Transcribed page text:
⁂

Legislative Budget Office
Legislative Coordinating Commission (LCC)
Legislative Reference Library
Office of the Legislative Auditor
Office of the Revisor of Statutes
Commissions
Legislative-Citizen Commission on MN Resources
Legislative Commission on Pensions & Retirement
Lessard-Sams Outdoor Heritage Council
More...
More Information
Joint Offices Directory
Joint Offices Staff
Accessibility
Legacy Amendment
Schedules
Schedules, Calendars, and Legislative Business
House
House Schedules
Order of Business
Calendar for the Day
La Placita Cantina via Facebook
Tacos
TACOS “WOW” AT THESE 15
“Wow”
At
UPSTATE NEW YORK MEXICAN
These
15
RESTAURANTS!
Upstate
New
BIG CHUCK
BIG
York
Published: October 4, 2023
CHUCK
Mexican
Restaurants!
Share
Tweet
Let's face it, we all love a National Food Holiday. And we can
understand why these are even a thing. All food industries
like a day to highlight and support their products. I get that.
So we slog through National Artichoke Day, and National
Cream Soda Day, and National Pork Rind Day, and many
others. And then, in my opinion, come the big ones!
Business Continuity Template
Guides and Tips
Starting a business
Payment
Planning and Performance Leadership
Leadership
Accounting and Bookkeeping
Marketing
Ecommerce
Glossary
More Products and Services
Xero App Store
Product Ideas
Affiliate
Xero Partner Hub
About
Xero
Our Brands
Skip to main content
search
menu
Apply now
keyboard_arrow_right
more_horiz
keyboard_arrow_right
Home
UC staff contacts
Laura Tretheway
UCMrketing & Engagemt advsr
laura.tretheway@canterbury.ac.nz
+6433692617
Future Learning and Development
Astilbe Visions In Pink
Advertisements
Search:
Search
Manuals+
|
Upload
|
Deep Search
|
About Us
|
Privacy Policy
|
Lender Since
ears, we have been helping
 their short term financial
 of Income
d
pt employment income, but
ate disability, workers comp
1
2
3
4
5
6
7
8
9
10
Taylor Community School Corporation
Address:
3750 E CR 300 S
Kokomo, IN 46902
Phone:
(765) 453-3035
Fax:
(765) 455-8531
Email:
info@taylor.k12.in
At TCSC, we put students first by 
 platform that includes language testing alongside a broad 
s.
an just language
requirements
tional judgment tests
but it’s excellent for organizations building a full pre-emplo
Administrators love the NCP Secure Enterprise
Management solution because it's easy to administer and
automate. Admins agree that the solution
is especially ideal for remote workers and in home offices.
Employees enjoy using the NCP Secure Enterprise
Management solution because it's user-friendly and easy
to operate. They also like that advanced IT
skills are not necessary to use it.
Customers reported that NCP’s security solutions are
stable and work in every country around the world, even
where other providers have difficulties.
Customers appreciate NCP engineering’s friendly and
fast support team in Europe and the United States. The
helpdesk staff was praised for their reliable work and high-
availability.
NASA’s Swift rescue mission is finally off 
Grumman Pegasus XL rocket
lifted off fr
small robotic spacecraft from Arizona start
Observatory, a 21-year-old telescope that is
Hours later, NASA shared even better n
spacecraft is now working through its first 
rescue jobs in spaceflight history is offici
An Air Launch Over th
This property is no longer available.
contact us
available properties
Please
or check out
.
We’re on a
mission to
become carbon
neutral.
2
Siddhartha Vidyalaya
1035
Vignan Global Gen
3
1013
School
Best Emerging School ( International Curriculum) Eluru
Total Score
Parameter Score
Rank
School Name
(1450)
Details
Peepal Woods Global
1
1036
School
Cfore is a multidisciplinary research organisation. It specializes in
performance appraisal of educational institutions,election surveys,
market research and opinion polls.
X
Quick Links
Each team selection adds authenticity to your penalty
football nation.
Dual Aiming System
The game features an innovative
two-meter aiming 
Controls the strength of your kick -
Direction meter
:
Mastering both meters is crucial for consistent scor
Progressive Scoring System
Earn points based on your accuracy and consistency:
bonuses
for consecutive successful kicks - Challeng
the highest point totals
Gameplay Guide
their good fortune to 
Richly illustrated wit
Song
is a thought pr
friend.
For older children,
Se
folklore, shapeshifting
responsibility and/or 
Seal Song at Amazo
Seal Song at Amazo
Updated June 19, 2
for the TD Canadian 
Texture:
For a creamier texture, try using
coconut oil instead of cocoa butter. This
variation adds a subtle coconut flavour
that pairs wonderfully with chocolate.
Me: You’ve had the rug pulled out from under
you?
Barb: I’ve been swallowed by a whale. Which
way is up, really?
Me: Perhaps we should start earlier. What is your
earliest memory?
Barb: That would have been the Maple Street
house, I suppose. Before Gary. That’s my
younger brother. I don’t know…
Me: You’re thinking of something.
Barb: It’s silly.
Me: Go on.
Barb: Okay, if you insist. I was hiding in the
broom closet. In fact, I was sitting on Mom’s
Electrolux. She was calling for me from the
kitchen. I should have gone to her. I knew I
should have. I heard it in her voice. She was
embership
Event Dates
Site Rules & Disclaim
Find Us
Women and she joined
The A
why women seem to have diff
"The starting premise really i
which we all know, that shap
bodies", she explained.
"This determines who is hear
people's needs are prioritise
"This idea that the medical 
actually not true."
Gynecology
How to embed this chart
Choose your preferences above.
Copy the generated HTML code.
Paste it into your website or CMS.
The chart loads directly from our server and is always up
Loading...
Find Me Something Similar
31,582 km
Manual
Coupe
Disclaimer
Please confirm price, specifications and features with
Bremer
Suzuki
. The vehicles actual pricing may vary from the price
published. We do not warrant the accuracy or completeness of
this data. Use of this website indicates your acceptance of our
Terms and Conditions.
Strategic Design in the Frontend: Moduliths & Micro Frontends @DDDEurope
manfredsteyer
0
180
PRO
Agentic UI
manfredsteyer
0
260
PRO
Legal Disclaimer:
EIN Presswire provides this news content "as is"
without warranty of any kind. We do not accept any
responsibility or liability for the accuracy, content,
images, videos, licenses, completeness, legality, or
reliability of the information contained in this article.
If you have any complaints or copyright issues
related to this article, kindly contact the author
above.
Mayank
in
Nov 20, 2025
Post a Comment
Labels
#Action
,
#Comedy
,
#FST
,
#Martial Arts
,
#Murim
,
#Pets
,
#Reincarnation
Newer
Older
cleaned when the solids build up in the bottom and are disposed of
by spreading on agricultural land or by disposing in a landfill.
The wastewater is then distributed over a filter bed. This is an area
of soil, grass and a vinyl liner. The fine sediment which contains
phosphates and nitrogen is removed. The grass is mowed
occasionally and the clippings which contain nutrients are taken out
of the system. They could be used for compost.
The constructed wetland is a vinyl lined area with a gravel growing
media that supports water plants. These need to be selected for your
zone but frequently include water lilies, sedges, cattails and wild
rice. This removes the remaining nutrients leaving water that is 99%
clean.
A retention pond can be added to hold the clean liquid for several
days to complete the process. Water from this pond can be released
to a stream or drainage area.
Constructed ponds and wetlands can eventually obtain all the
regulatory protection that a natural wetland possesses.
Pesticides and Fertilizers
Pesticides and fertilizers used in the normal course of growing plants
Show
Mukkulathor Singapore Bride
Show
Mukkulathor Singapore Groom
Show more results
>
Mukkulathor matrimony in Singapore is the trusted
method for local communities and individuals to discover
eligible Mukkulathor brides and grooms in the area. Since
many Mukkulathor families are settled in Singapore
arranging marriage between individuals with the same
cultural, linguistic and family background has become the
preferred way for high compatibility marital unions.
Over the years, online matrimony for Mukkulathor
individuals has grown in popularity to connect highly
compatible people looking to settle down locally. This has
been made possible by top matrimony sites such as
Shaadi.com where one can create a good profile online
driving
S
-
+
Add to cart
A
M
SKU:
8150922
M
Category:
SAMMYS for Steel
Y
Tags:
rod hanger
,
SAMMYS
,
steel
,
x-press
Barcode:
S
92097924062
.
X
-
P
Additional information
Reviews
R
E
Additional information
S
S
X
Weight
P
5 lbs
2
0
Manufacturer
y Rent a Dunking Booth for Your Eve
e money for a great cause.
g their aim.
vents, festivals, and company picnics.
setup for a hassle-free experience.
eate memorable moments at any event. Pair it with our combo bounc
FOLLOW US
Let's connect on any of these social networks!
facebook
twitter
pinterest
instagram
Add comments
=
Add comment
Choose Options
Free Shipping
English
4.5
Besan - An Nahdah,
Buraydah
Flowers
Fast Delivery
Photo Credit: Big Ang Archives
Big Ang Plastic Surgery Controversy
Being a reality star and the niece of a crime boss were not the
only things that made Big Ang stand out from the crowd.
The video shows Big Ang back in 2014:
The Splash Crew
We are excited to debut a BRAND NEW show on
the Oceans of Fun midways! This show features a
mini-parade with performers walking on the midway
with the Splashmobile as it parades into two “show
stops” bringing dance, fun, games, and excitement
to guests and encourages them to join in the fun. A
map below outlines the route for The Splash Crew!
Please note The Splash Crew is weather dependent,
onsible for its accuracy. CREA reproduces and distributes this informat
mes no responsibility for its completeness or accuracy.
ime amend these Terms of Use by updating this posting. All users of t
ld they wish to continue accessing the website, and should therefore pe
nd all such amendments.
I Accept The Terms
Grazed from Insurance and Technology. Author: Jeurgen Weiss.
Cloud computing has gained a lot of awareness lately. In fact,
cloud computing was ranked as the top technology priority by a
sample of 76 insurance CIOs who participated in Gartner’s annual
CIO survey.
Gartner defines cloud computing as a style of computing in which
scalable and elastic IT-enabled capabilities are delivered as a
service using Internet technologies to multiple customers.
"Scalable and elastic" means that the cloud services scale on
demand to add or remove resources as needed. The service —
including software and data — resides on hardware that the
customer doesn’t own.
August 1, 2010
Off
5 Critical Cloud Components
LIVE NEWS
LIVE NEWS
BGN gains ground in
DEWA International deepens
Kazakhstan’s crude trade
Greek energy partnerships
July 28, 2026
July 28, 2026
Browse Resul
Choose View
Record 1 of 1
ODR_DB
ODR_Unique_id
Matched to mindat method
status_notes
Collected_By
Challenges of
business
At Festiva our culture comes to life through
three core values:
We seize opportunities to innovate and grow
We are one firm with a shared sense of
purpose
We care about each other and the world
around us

⁂

### Exercise requirements
Please output the material line for line, starting with its very first line and ending after the line that contains "ears, we have been helping".

### Written solution
Legislative Budget Office
Legislative Coordinating Commission (LCC)
Legislative Reference Library
Office of the Legislative Auditor
Office of the Revisor of Statutes
Commissions
Legislative-Citizen Commission on MN Resources
Legislative Commission on Pensions & Retirement
Lessard-Sams Outdoor Heritage Council
More...
More Information
Joint Offices Directory
Joint Offices Staff
Accessibility
Legacy Amendment
Schedules
Schedules, Calendars, and Legislative Business
House
House Schedules
Order of Business
Calendar for the Day
La Placita Cantina via Facebook
Tacos
TACOS “WOW” AT THESE 15
“Wow”
At
UPSTATE NEW YORK MEXICAN
These
15
RESTAURANTS!
Upstate
New
BIG CHUCK
BIG
York
Published: October 4, 2023
CHUCK
Mexican
Restaurants!
Share
Tweet
Let's face it, we all love a National Food Holiday. And we can
understand why these are even a thing. All food industries
like a day to highlight and support their products. I get that.
So we slog through National Artichoke Day, and National
Cream Soda Day, and National Pork Rind Day, and many
others. And then, in my opinion, come the big ones!
Business Continuity Template
Guides and Tips
Starting a business
Payment
Planning and Performance Leadership
Leadership
Accounting and Bookkeeping
Marketing
Ecommerce
Glossary
More Products and Services
Xero App Store
Product Ideas
Affiliate
Xero Partner Hub
About
Xero
Our Brands
Skip to main content
search
menu
Apply now
keyboard_arrow_right
more_horiz
keyboard_arrow_right
Home
UC staff contacts
Laura Tretheway
UCMrketing & Engagemt advsr
laura.tretheway@canterbury.ac.nz
+6433692617
Future Learning and Development
Astilbe Visions In Pink
Advertisements
Search:
Search
Manuals+
|
Upload
|
Deep Search
|
About Us
|
Privacy Policy
|
Lender Since
ears, we have been helping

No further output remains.